Congratulations! You finally received the raise you’ve been aiming for. The extra cash hitting your account should help stabilize your finances and move you closer to your objectives… right?
Not necessarily. The thrill of seeing a larger paycheck can sway your emotions more than your judgment. That’s how lifestyle creep happens — when higher earnings translate into higher spending on the nicer things. Think flashier cars, an expanded wardrobe and more extravagant getaways.
While the occasional splurge is fine — you’ve earned it! — blowing increased income on unnecessary items and neglecting key financial moves can slow your progress and potentially push back retirement plans.
So even though your direct deposits are fatter now, don’t be dazzled by all the new purchases you can afford. These missteps could turn your raise into a setback for your financial objectives.
Mistake No. 1: Using Your Raise for Fun Purchases
When your income rises, it’s tempting to justify spending more on enjoyable purchases instead of prioritizing the long term. With some restraint, you can tuck away some of that extra income for your future self.

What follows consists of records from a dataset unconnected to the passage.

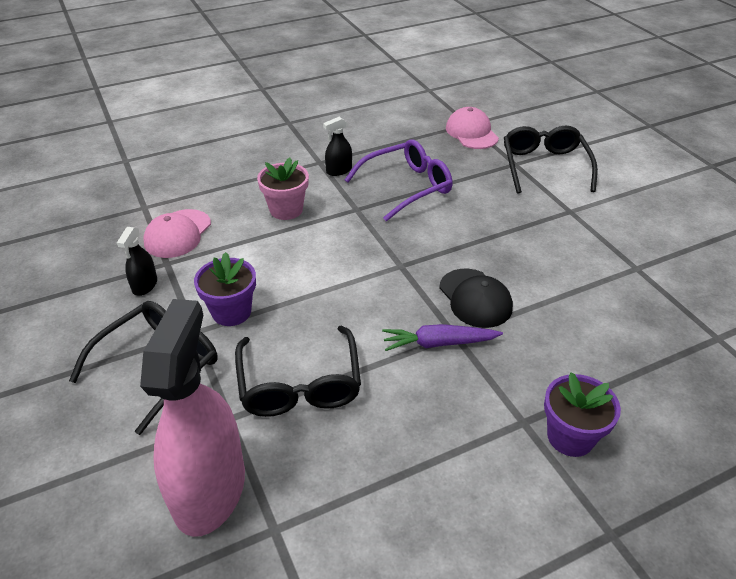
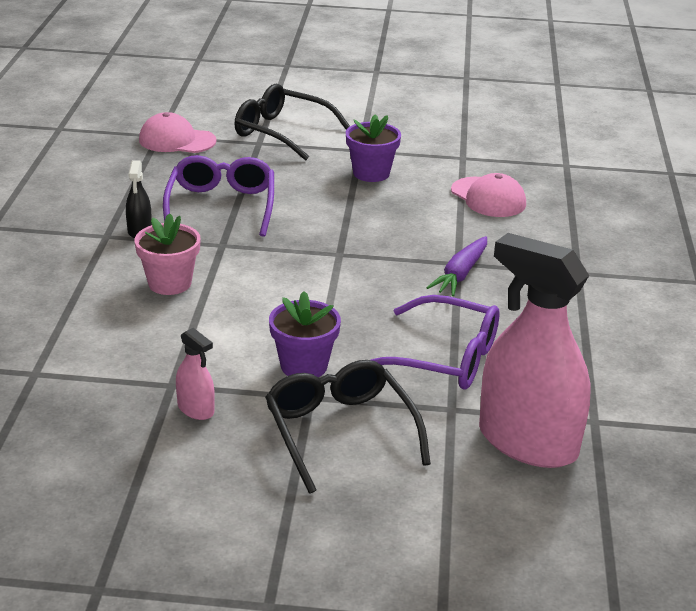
camera: 60 degrees left, 10 degrees down
black spray bottle [117,227,157,296] -> pink spray bottle [176,328,215,420]
pink cap [143,209,211,258] -> pink cap moved to [451,173,526,217]
black glasses [235,326,361,417] -> purple glasses [371,295,500,390]
black cap [439,269,513,328] -> none
purple flower pot [544,372,621,457] -> purple flower pot moved to [346,114,401,182]

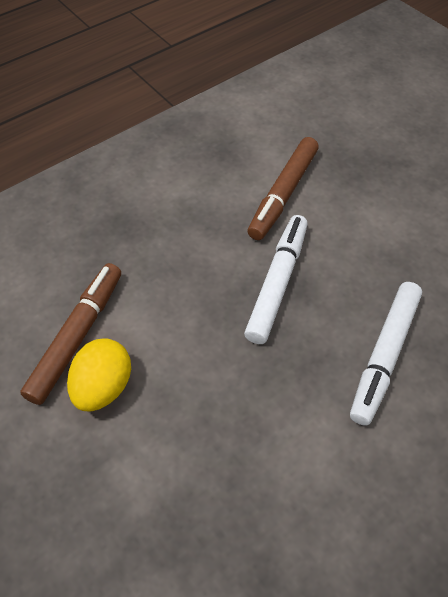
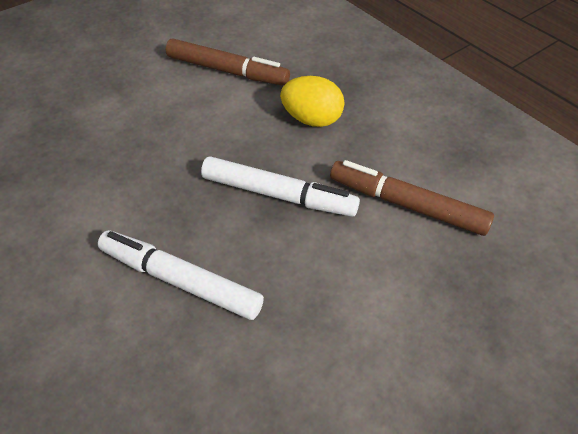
camera: 90 degrees right, 5 degrees down
yellow egg [67,338,131,412] -> yellow egg moved to [280,76,345,127]

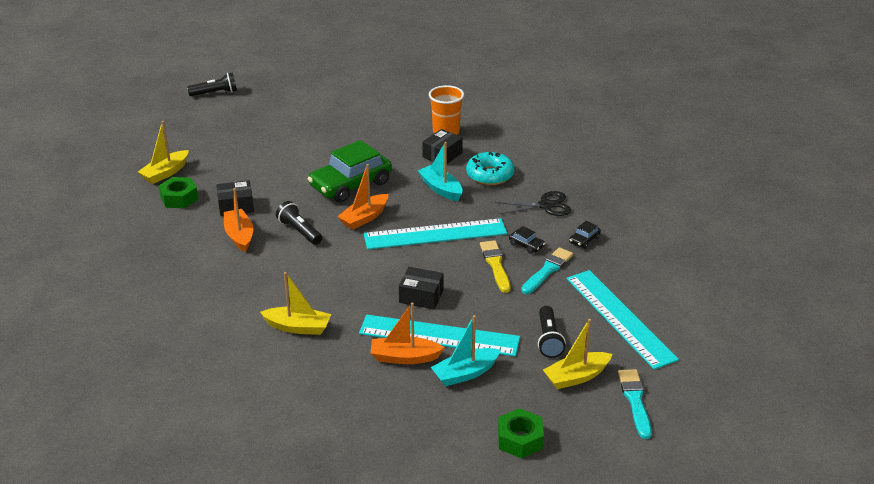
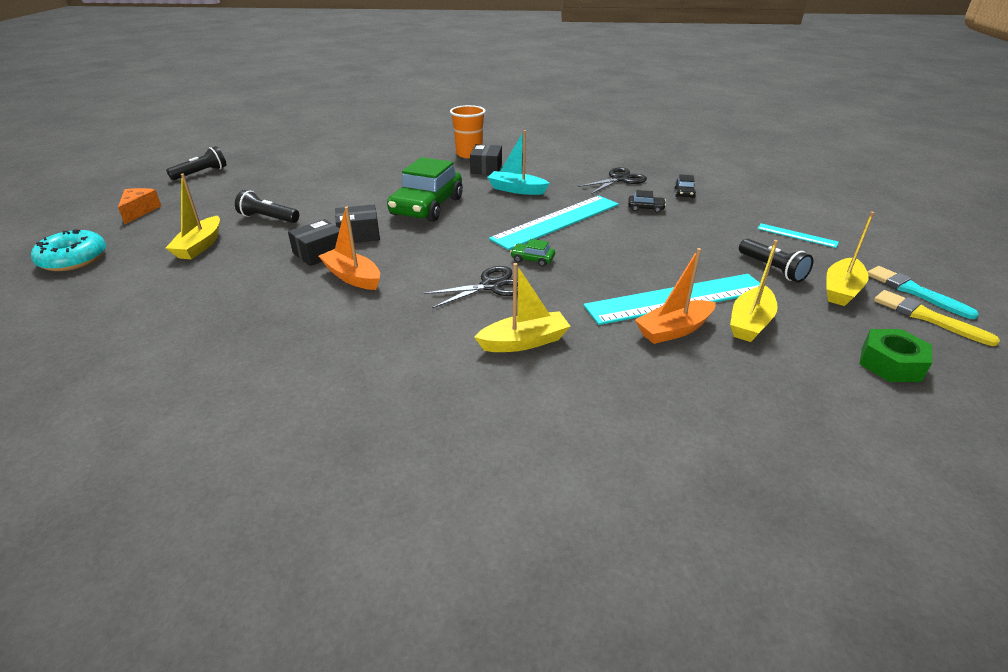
camera: 30 degrees left, 0 degrees up
green nut [159,177,198,209] -> none
black flashlight [276,201,322,245] -> black flashlight moved to [235,190,299,223]
orange boat [337,164,388,230] -> none
black box [399,267,444,309] -> black box moved to [335,205,380,243]
turquoise boat [431,315,501,386] -> yellow boat [730,240,778,342]
turquoise donut [466,152,514,185] -> turquoise donut moved to [31,229,106,271]
yellow brush [480,240,510,293] -> yellow brush moved to [874,290,1000,346]
turquoise brush [521,247,573,294] -> none
turquoise ruler [567,270,679,370] -> turquoise ruler [757,223,839,248], size x0.47
none -> orange cheese [118,188,161,224]
none -> black scissors [422,266,518,308]
none -> green car [510,239,555,267]

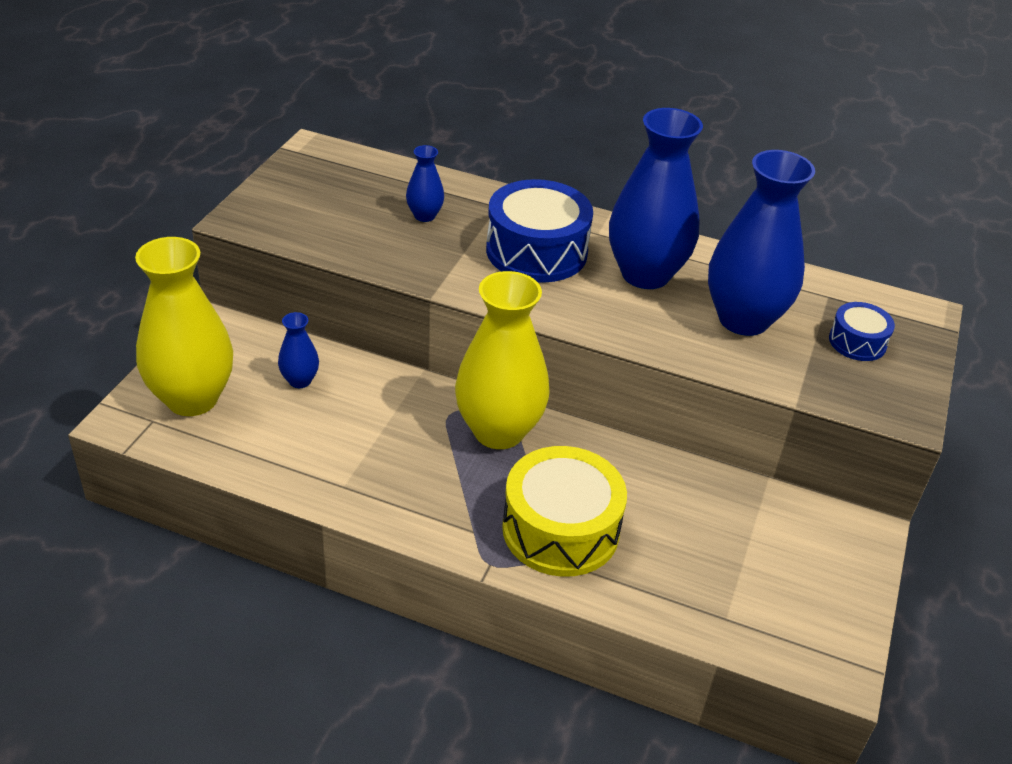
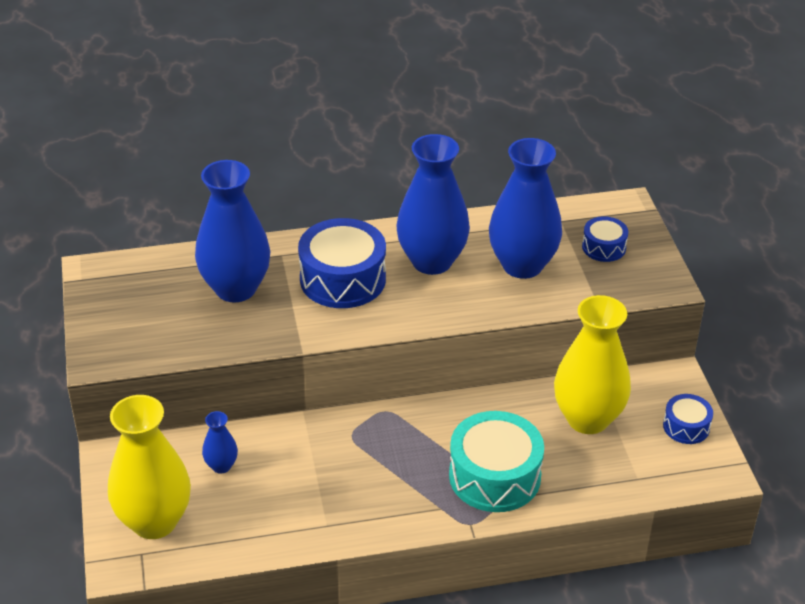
camera: 30 degrees left, 0 degrees up
blue vase [406,145,444,222] -> blue vase [195,160,270,302], size x2.21
yellow vase [455,271,550,449] -> yellow vase moved to [554,295,631,434]
yellow drum [502,446,627,577] -> turquoise drum [449,411,544,512]
none -> blue drum [663,394,713,444]

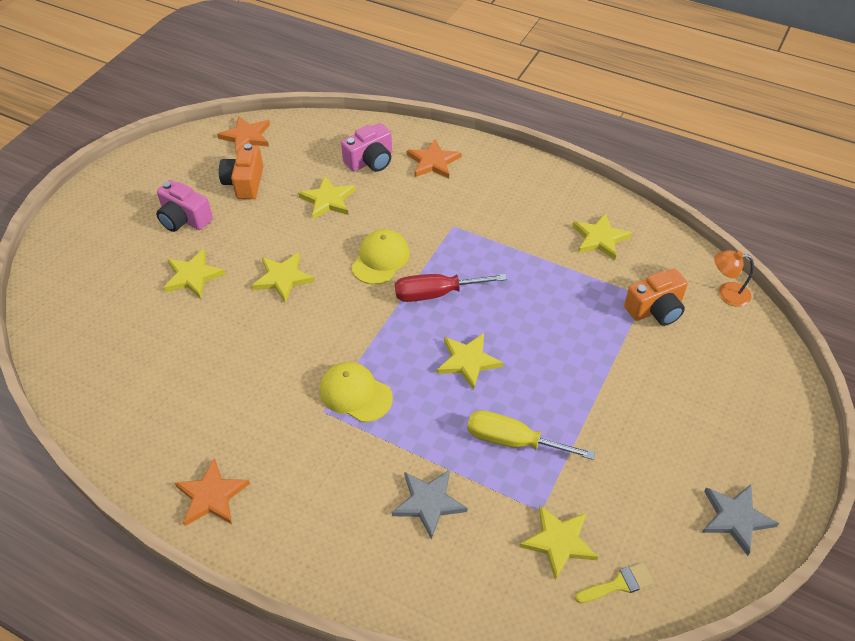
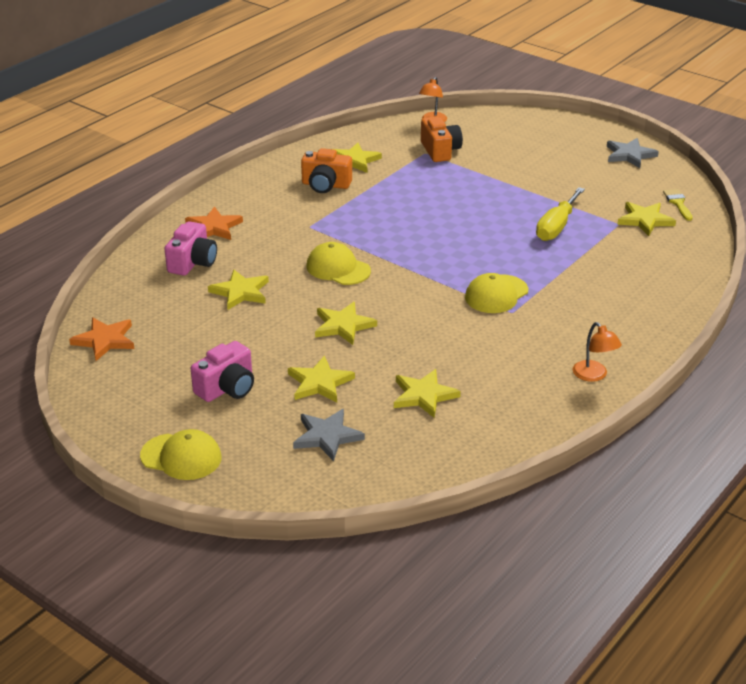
camera: 80 degrees left, 15 degrees down
orange star [175,458,250,526] -> orange lamp [573,322,622,382]
orange camera [219,143,263,199] -> orange camera moved to [301,148,352,193]
pink camera [341,123,392,172] -> pink camera turned 45 degrees clockwise [165,221,217,276]
grey star [392,470,468,540] -> grey star moved to [293,409,365,461]
red screwdriver [395,274,507,302] -> none
yellow star [437,333,503,390] -> yellow star moved to [394,369,461,418]
none -> yellow cap [140,429,221,480]

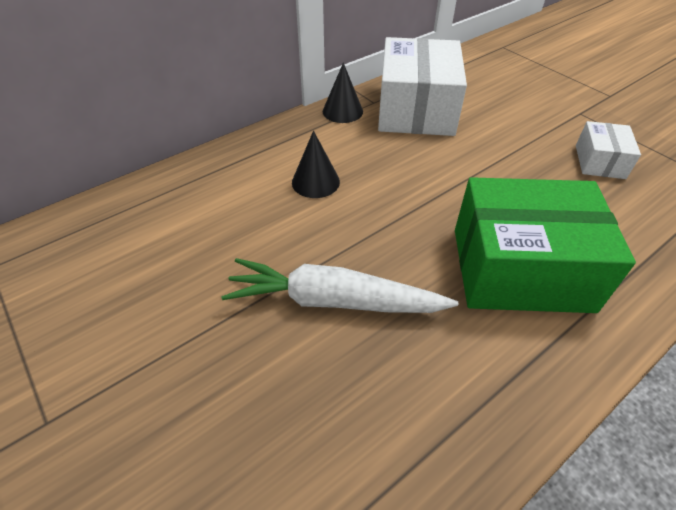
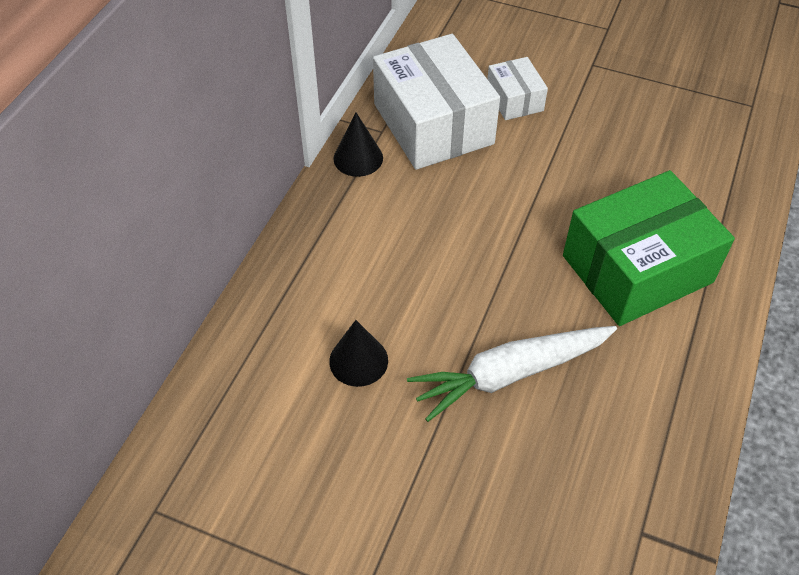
camera: 30 degrees left, 5 degrees up
black cone [292,131,340,198] -> black cone moved to [329,320,388,387]
white box [576,121,641,179] -> white box moved to [487,57,548,120]

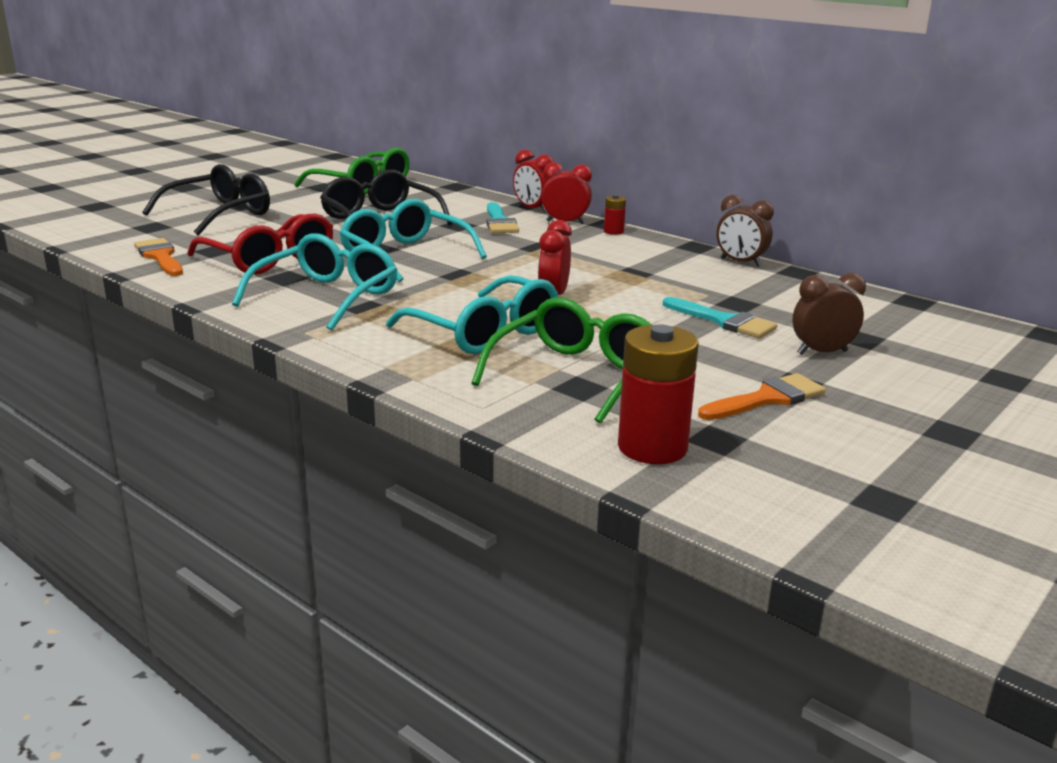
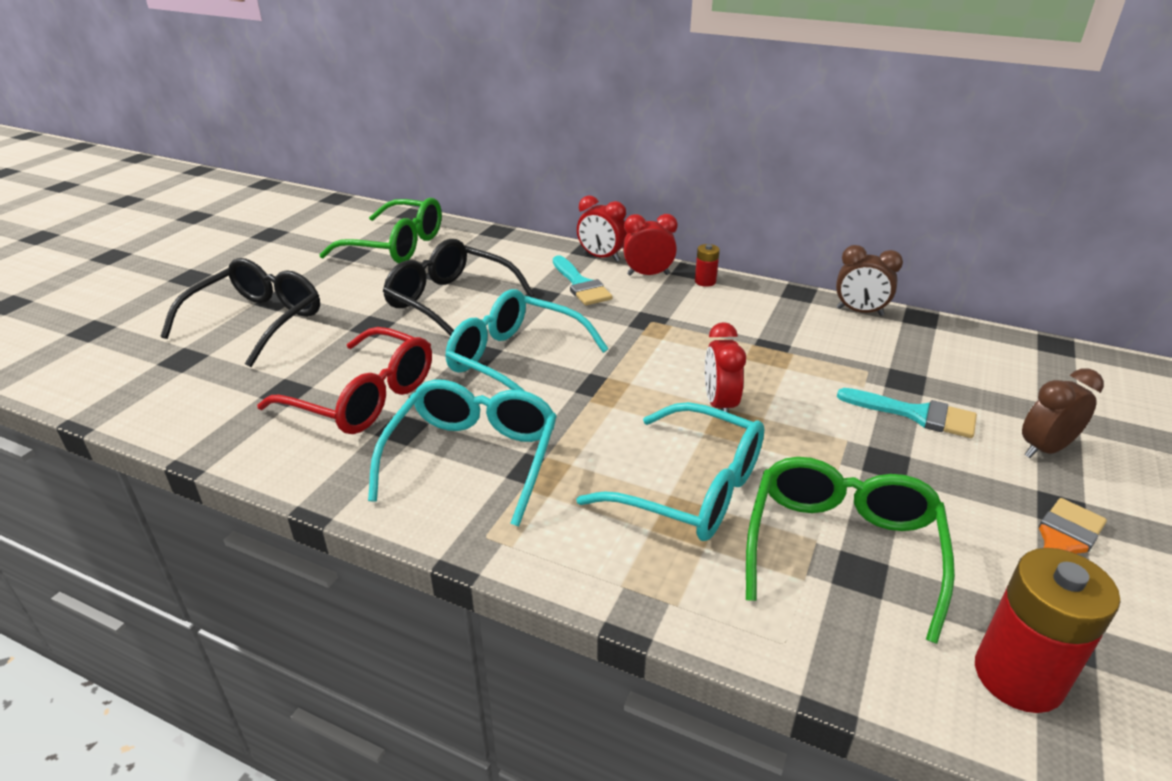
camera: 15 degrees left, 10 degrees up
orange brush [134,238,183,276] -> none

And you actually don’t need much to get started investing — some platforms even hand out free shares if you sign up the right way.
Whether you have $5, $100 or $800 extra, you can begin investing with Robinhood.
Yes, Robinhood is well-known. Novice and experienced investors alike appreciate it because it charges no commissions, letting you trade stocks without fees — and it’s very user-friendly.
The nice part? When you download the app and fund your account (a process that takes just a few minutes), Robinhood will deposit a free share of stock into your account. It’s random so the value varies, but it’s a pleasant boost to start building your portfolio.
Mistake No. 2: Not Increasing Your Investments
When your pay climbs, you might assume the smart move is to dump the extra into a savings account.
But saving alone often isn’t enough to grow wealth. You’re doing something right by saving, but that cash isn’t compounding the way investments can. To retire comfortably, it helps to grow your money. That’s why an app like Stash can be appealing.
You don’t need a lot to begin — you can get going with as little as $5. Stash lets you buy fractional shares of familiar companies like Amazon, Google or Apple without paying for whole shares. The perk? Some companies may distribute quarterly payouts called dividends. When those companies profit, you could too.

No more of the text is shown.